<<<<

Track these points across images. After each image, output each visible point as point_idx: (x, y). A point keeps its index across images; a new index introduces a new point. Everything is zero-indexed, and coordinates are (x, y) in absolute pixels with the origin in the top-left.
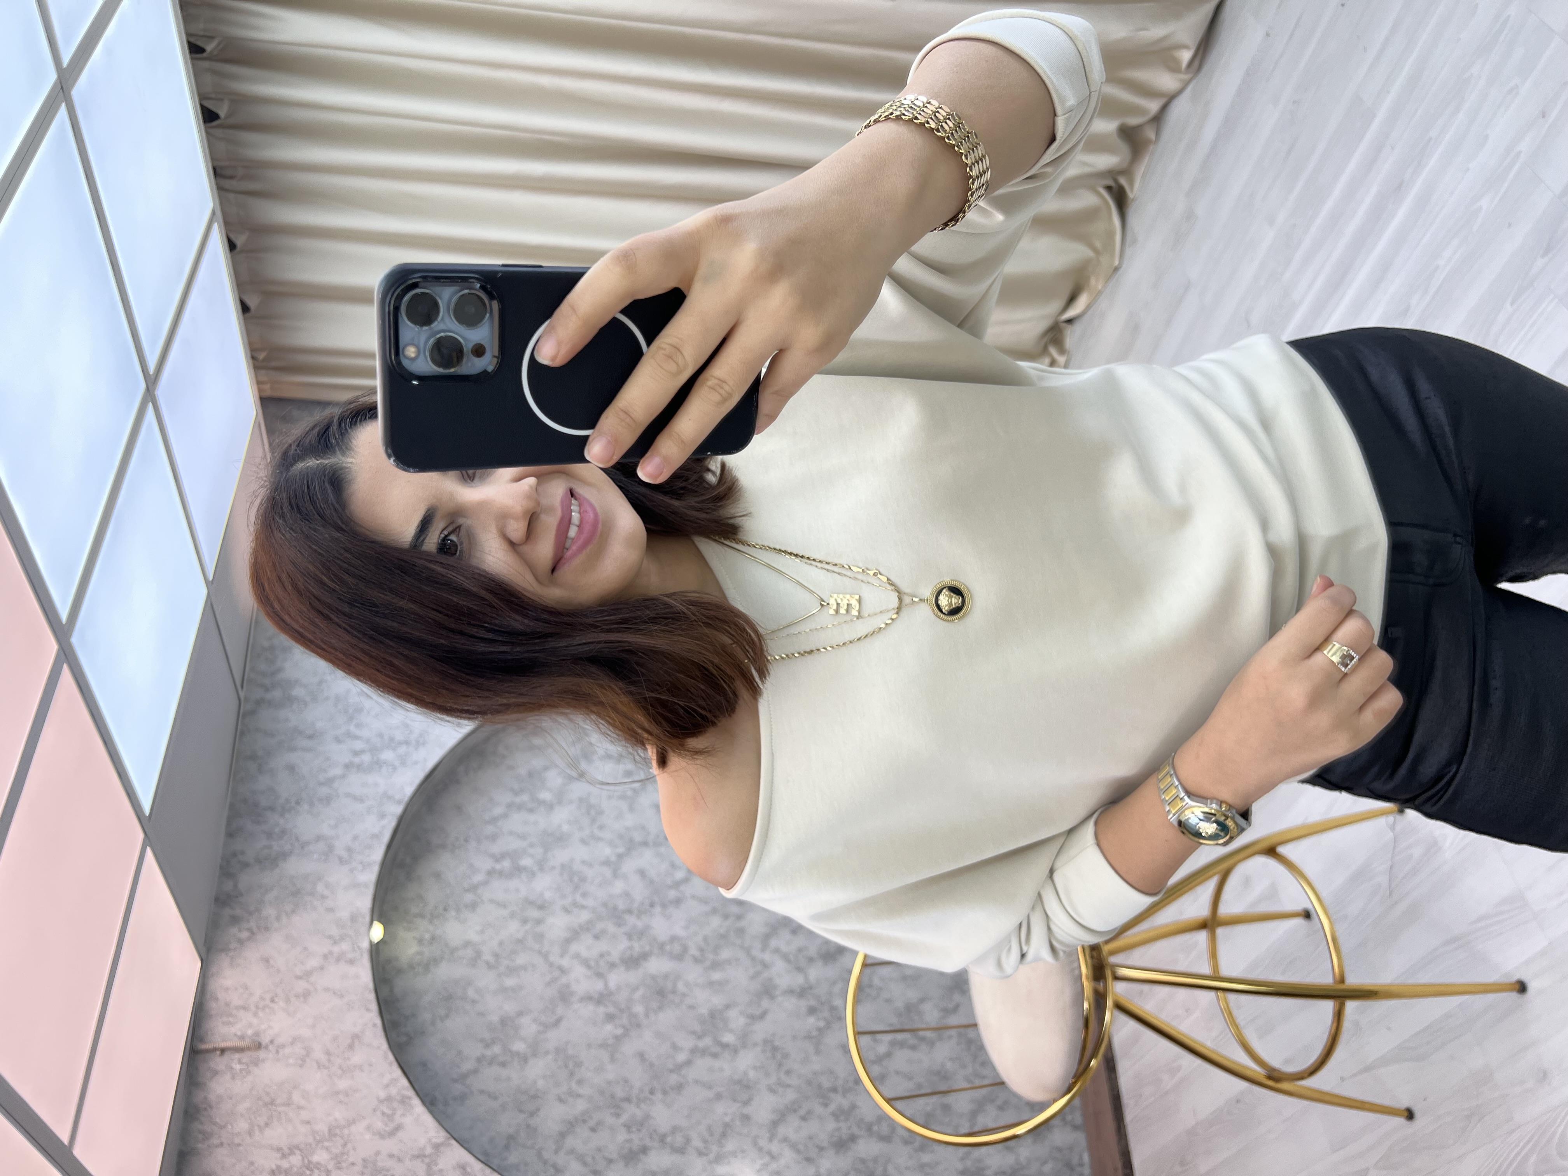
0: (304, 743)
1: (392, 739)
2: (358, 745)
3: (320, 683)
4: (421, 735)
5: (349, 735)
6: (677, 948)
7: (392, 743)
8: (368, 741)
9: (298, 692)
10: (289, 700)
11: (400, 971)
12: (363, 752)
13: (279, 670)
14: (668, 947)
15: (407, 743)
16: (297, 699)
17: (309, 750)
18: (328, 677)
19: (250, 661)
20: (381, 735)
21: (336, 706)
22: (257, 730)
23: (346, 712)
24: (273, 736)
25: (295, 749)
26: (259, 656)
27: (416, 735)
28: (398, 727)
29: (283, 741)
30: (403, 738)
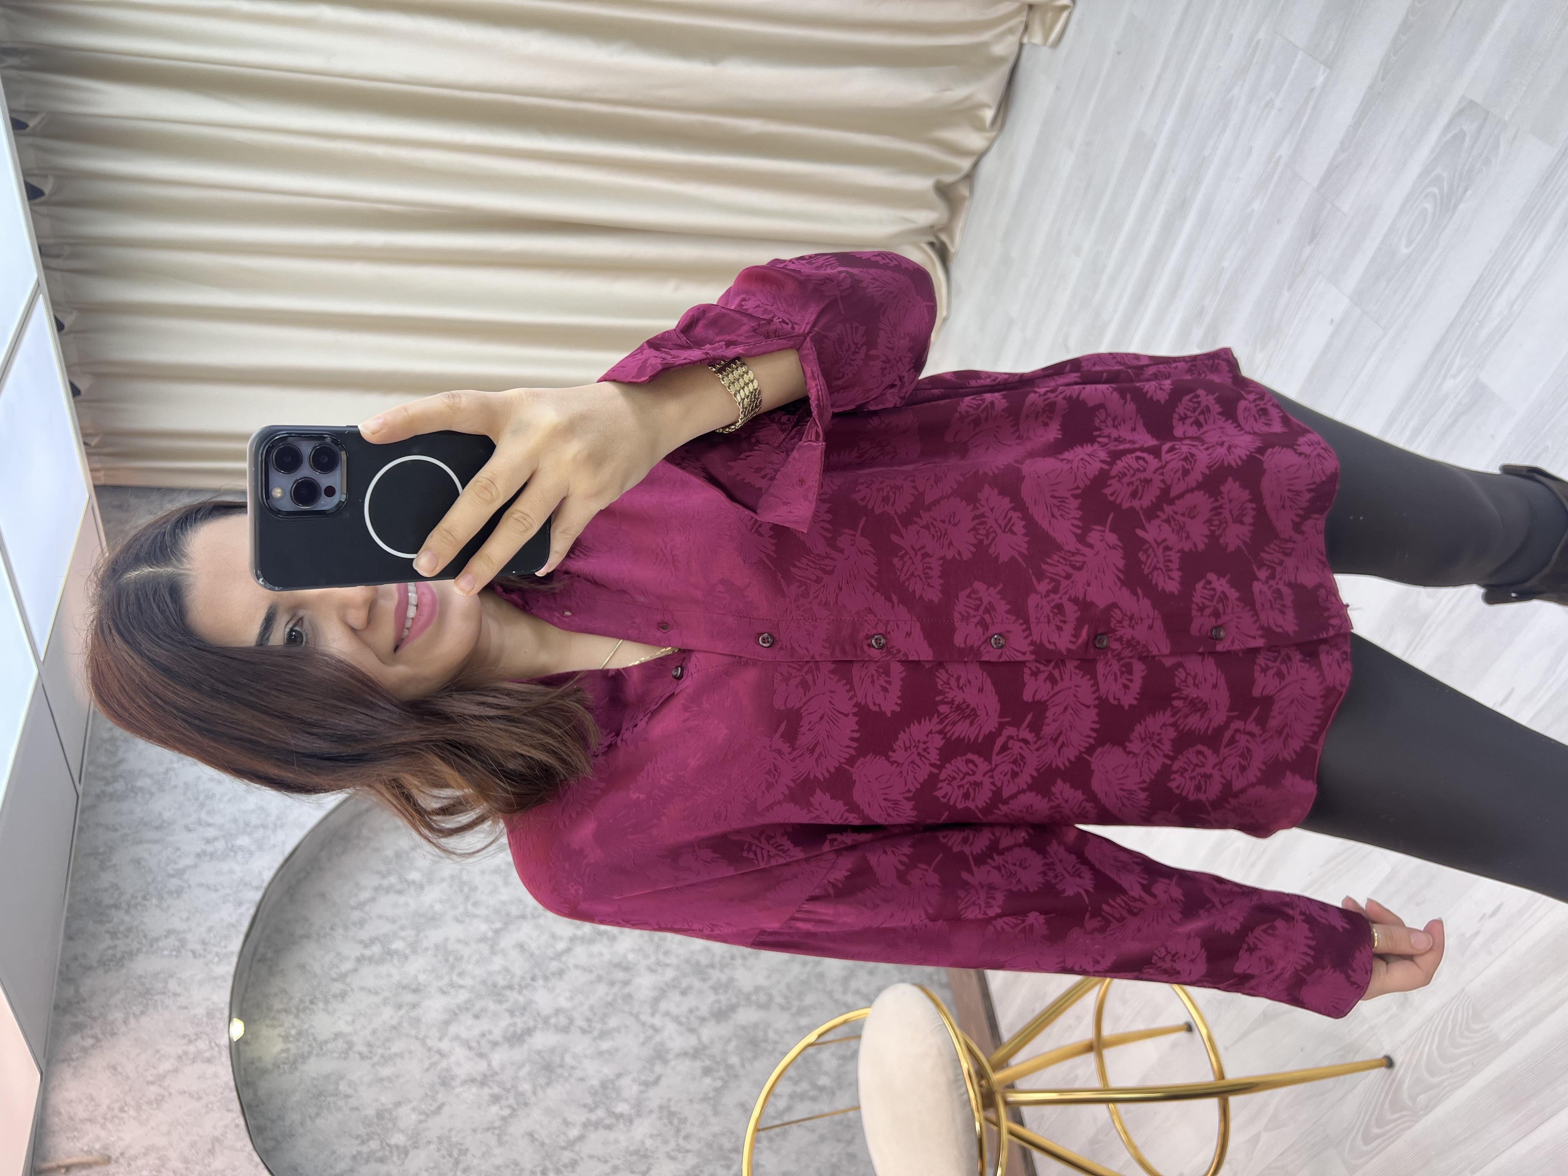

>>>>
<<<<

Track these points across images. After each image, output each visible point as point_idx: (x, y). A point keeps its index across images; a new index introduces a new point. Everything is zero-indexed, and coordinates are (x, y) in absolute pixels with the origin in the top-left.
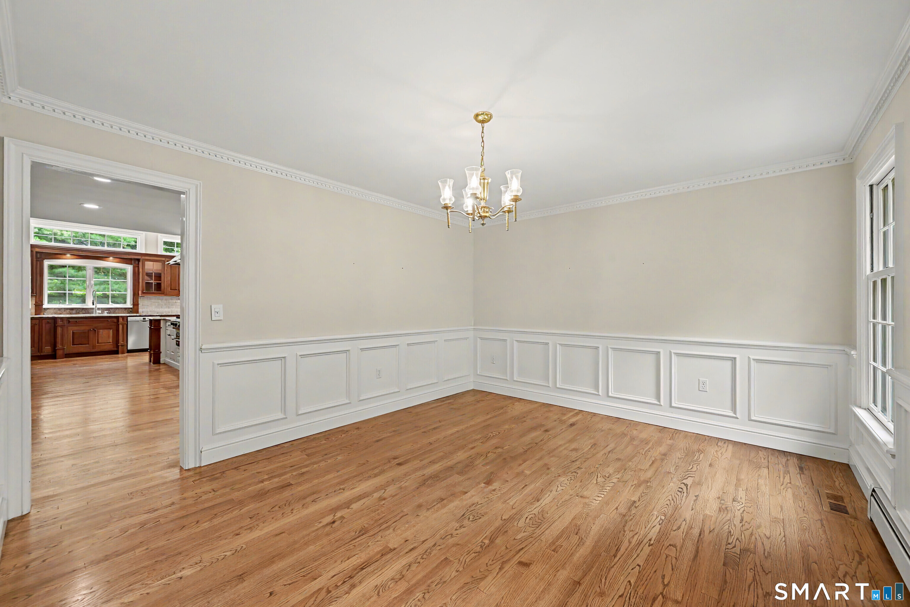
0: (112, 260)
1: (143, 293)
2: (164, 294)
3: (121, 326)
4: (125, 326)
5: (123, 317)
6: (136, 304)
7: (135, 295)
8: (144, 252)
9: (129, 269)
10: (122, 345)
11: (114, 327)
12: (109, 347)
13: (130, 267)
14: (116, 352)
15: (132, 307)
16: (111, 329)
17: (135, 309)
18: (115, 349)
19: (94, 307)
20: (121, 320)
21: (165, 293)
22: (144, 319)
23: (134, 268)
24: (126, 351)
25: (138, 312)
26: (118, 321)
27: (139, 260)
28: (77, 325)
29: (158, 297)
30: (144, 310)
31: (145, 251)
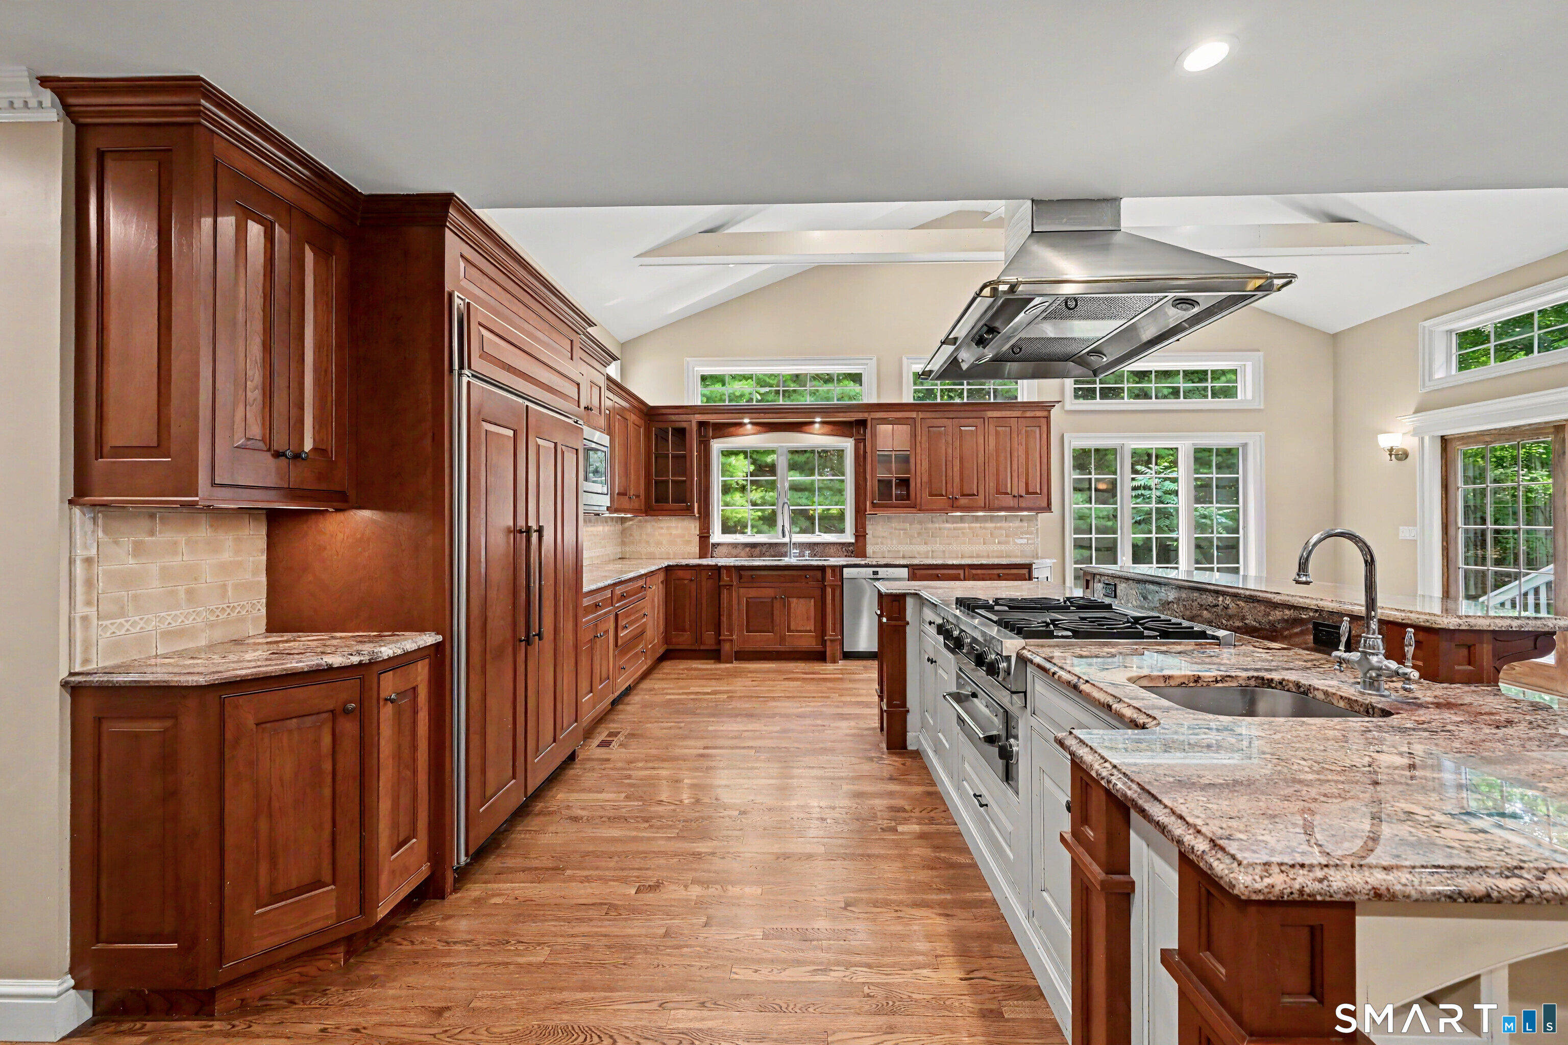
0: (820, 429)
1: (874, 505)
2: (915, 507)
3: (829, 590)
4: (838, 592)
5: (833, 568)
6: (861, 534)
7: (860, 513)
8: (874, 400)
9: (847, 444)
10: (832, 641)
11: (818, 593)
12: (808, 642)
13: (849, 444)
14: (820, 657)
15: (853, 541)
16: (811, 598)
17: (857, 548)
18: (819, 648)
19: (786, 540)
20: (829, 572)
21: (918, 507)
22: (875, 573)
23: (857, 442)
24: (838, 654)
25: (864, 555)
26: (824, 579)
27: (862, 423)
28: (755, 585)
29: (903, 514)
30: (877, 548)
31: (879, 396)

>>>>
<<<<

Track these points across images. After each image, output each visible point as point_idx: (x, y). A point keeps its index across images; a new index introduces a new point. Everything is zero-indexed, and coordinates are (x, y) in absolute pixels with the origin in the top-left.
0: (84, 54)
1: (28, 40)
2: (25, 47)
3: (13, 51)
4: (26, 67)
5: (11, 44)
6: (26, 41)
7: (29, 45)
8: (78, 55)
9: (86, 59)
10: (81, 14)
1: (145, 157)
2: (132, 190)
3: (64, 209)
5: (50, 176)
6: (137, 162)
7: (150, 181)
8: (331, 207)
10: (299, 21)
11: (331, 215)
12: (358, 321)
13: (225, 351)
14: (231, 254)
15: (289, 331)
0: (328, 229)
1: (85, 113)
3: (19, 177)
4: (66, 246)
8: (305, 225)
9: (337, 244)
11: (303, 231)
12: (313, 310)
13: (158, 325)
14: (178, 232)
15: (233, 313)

>>>>

■ WHAT TO PRODUCE ■
Please copy the records above word for word, starting at the line that contains "11: (331, 215)" and stopping after the line that contains "15: (233, 313)".

■ RESPONSE AREA ■
11: (331, 215)
12: (358, 321)
13: (225, 351)
14: (231, 254)
15: (289, 331)
0: (328, 229)
1: (85, 113)
3: (19, 177)
4: (66, 246)
8: (305, 225)
9: (337, 244)
11: (303, 231)
12: (313, 310)
13: (158, 325)
14: (178, 232)
15: (233, 313)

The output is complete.